Em comemoração ao Dia Internacional da Alimentação, celebrado pela Organização das Nações Unidas para Agricultura e Alimentação (FAO) anualmente em 16 de outubro, Ziegler tornou público um relatório provisório sobre o Direito à Alimentação que será apresentado em breve à Assembléia Geral da ONU.

O texto afirma que atualmente existem no mundo 840 milhões de famintos, um número que segue crescendo. Diariamente morrem 24 mil pessoas de fome, e por causas relacionadas com a desnutrição outras 100 mil.

“Por algo que poderia ser evitado, porque segundo dados da FAO, no mundo se produz comida para alimentar 12 bilhões de pessoas, ou seja, o dobro da população mundial, e por isso o caso de cada criança que morre de fome é um assassinato”, assegurou Ziegler.

Segundo o relator especial, na luta contra “essa praga” há regiões mais ativas que outras e a América Latina se destacou por seu envolvimento direto.

No texto há um capítulo dedicado ao continente no qual se “celebra o dinamismo da região da América Latina e do Caribe em geral, e em particular a aprovação da iniciativa regional para erradicar a fome e garantir a segurança alimentar intitulada ‘Iniciativa América Latina e Caribe sem Fome'”.

“Tudo começou com a campanha eleitoral do presidente (Luiz Inácio) Lula da Silva, na qual fez destacou que a fome tinha de ser erradicada do país. Ao chegar ao poder, estabeleceu o programa Fome Zero”, afirmou Ziegler.

O relator especial explicou que, posteriormente, outros países como Guatemala, Bolívia, Peru e Uruguai instauraram programas similares que, apesar de não terem obtido resultados extraordinários, contribuíram para atenuar o sofrimento dos que passam fome.

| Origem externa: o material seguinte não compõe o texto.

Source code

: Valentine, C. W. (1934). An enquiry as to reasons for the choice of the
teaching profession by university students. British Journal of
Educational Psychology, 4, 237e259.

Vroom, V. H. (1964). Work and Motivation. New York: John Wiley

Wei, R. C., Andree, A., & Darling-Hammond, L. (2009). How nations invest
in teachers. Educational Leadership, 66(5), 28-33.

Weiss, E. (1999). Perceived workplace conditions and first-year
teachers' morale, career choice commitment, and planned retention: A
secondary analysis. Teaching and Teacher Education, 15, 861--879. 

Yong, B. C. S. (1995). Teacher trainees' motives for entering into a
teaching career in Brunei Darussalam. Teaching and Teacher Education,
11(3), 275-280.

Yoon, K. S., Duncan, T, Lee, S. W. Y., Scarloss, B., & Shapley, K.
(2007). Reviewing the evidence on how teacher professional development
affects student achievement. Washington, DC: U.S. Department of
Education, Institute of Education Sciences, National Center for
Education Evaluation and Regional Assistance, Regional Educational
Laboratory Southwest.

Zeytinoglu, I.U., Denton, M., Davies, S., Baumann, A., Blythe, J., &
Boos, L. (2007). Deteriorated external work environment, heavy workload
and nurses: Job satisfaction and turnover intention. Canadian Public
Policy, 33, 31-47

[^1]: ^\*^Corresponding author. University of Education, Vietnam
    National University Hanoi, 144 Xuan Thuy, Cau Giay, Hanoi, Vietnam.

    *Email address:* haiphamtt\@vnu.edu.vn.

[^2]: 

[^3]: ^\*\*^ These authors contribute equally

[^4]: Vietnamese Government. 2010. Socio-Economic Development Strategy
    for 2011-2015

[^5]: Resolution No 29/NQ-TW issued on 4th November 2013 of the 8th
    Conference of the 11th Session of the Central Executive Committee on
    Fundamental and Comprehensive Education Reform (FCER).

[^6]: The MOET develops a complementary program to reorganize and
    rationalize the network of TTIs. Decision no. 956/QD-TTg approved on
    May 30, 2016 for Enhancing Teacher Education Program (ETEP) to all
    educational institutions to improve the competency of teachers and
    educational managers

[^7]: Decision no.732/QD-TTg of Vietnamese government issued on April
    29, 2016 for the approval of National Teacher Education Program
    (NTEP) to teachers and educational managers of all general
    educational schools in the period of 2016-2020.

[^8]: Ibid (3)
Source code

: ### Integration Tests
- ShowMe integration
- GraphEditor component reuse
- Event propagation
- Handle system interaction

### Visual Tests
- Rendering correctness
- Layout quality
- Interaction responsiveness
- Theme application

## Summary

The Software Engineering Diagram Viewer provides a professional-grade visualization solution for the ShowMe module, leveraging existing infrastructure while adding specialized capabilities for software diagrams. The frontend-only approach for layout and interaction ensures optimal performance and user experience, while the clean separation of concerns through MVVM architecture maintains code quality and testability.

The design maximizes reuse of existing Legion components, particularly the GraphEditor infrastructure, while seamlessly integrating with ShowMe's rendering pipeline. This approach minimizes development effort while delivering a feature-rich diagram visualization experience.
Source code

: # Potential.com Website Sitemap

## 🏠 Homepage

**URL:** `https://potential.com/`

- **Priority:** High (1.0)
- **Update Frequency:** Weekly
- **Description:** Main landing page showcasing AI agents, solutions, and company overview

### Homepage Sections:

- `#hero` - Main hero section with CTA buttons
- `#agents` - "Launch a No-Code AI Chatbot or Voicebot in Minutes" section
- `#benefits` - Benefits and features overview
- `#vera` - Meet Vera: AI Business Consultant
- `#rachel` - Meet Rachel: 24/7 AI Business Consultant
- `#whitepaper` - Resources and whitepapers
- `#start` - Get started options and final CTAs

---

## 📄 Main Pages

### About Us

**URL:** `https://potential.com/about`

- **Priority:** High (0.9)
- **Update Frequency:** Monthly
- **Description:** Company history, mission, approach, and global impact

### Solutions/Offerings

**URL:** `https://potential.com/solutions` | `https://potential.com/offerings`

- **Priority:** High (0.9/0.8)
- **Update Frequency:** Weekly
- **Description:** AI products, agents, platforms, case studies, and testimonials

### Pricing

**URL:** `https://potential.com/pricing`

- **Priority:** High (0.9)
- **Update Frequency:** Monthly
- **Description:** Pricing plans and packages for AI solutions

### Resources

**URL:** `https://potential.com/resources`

“Depois, o Brasil se uniu ao Chile e à Venezuela e lançaram a iniciativa regional, que inclusive foi apresentada na ONU. Realmente é o continente mais consciente”, reiterou o responsável suíço, que, no entanto, não deixou de criticar o Brasil por querer expandir a produção de biocombustíveis.

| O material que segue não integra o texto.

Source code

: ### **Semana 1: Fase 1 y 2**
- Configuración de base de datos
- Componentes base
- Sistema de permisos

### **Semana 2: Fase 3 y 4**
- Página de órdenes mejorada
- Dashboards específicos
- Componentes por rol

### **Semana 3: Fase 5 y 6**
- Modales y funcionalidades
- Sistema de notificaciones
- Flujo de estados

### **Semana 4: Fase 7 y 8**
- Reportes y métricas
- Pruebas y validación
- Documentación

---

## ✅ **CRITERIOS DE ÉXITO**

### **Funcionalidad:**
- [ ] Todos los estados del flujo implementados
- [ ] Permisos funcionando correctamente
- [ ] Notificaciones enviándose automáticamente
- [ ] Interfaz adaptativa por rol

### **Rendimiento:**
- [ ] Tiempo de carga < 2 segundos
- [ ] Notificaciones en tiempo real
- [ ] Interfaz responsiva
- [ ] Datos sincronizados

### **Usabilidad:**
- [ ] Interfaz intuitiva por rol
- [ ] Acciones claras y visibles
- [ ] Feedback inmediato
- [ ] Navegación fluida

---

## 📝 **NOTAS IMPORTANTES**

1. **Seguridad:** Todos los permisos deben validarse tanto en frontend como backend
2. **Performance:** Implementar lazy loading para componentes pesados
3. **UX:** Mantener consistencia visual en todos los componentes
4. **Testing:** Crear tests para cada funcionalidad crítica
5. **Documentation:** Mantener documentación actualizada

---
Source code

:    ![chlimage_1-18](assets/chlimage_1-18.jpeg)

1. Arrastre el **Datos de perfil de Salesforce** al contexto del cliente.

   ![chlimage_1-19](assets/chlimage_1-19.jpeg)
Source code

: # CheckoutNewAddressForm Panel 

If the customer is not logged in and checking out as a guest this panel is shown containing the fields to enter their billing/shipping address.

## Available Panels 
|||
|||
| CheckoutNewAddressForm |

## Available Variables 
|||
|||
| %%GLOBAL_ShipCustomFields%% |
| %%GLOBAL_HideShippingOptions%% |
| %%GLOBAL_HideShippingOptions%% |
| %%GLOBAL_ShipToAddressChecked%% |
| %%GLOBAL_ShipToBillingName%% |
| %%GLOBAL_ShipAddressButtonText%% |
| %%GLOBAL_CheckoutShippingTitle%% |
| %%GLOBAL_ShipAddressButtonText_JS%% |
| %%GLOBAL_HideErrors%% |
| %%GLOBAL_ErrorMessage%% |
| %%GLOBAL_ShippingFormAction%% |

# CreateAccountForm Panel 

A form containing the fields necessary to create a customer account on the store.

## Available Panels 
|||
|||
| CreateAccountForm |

“O programa Fome Zero atende a 44 milhões de pessoas. Se forem reduzidos os hectares para a produção de comida, cairá o número de pessoas que serão atendidas”, assegurou.

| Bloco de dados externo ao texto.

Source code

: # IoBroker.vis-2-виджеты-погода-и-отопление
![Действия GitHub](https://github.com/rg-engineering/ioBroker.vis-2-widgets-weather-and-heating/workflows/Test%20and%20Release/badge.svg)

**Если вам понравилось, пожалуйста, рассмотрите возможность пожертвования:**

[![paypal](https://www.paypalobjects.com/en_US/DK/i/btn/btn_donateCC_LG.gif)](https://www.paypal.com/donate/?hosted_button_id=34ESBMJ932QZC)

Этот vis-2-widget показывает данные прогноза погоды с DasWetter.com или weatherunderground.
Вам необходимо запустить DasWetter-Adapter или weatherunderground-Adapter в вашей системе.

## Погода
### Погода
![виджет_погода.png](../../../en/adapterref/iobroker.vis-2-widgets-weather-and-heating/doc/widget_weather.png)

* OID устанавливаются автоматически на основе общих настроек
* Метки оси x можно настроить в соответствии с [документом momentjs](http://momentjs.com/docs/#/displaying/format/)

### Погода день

Ziegler é contrário à transformação em massa de plantios de alimentos em locais destinados a colheitas para a produção de biocombustíveis, porque, segundo disse, isso faria aumentar o número de famintos no mundo, além de trazer implicações econômicas.

“Esse ano o preço do trigo dobrou em seis meses, e isso é causa direta do aumento da produção e da demanda por biocombustíveis”, avaliou.

Outro dos argumentos contrários a esse tipo de produção é o de que o desemprego aumentará, aumentando o risco de crise de fome.

“Na agricultura tradicional, em cada dez hectares trabalham de sete a 11 pessoas. Na produção de biodiesel, por cada dez hectares só há um empregado”, disparou.

Por tudo isso, Ziegler propõe que a Assembléia Geral da ONU estabeleça uma moratória de cinco anos na produção de biocombustíveis, e que esse período sirva para desenvolver novas técnicas que permitam a fabricação de biodiesel a partir de produtos não comestíveis.

O relator suíço da FAO defende ainda o estabelecimento da proibição quanto à deportação de famintos no mundo.